Dataset items
--------
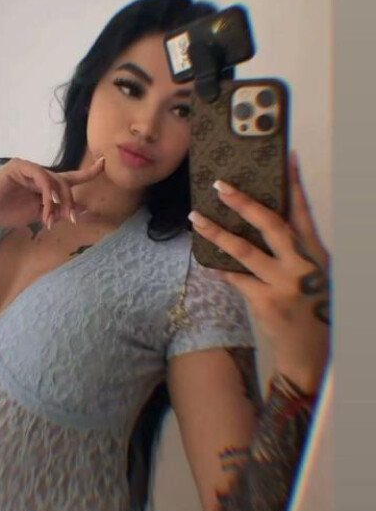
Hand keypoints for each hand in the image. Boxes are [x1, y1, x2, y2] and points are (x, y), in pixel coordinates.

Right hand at [0, 156, 105, 232]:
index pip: (70, 177)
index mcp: (44, 183)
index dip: (88, 172)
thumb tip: (83, 211)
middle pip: (65, 182)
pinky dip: (46, 192)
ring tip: (49, 218)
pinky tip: (45, 206)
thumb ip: (59, 212)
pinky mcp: (19, 166)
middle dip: (69, 201)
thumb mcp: (38, 216)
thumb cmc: (7, 214)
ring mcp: (29, 167)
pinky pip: (41, 176)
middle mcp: (39, 173)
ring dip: (57, 201)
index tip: (105, 164)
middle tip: (69, 219)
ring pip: (54, 180)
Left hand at [188, 153, 329, 391]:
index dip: (295, 184)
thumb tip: (261, 217)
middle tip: (219, 185)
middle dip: (243, 202)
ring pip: (243, 250)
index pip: (303, 211)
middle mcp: (301, 265)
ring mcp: (282, 284)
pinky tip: (203, 255)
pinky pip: (235, 277)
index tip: (287, 158)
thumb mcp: (313, 272)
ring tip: (195, 217)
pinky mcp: (264, 302)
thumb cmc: (311, 306)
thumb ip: (294, 248)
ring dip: (216, 231)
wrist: (309, 352)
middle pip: (270, 224)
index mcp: (316, 253)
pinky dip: (219, 265)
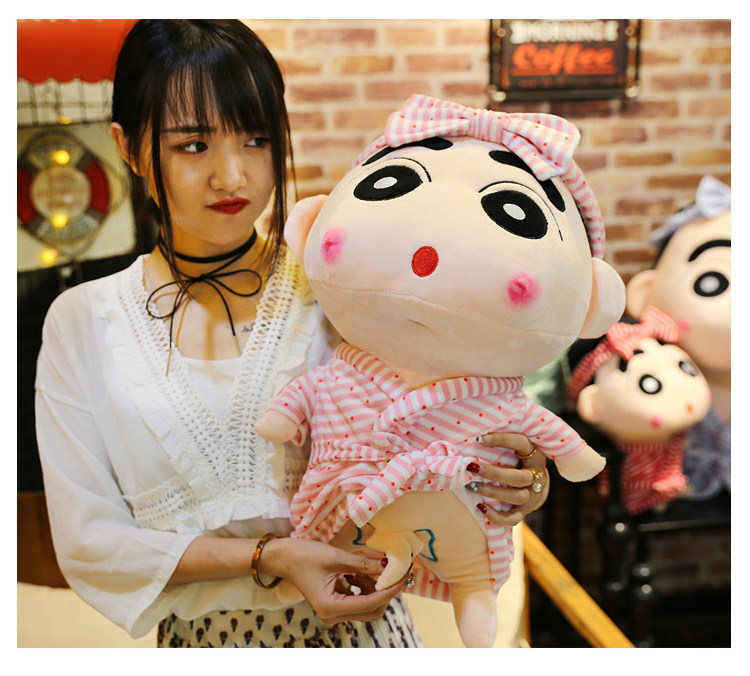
--------
Problem to solve
Only lines with the word "hand" count here; copy every one from the records.

Expected answer
Hand keypoints for each hand in the image. Boxes are [x1, y1, x2, y2] and points are (x, y), in pixel coordinates.
Right hand at [0, 156, 105, 232]:
Left hand at [188, 153, 329, 391]:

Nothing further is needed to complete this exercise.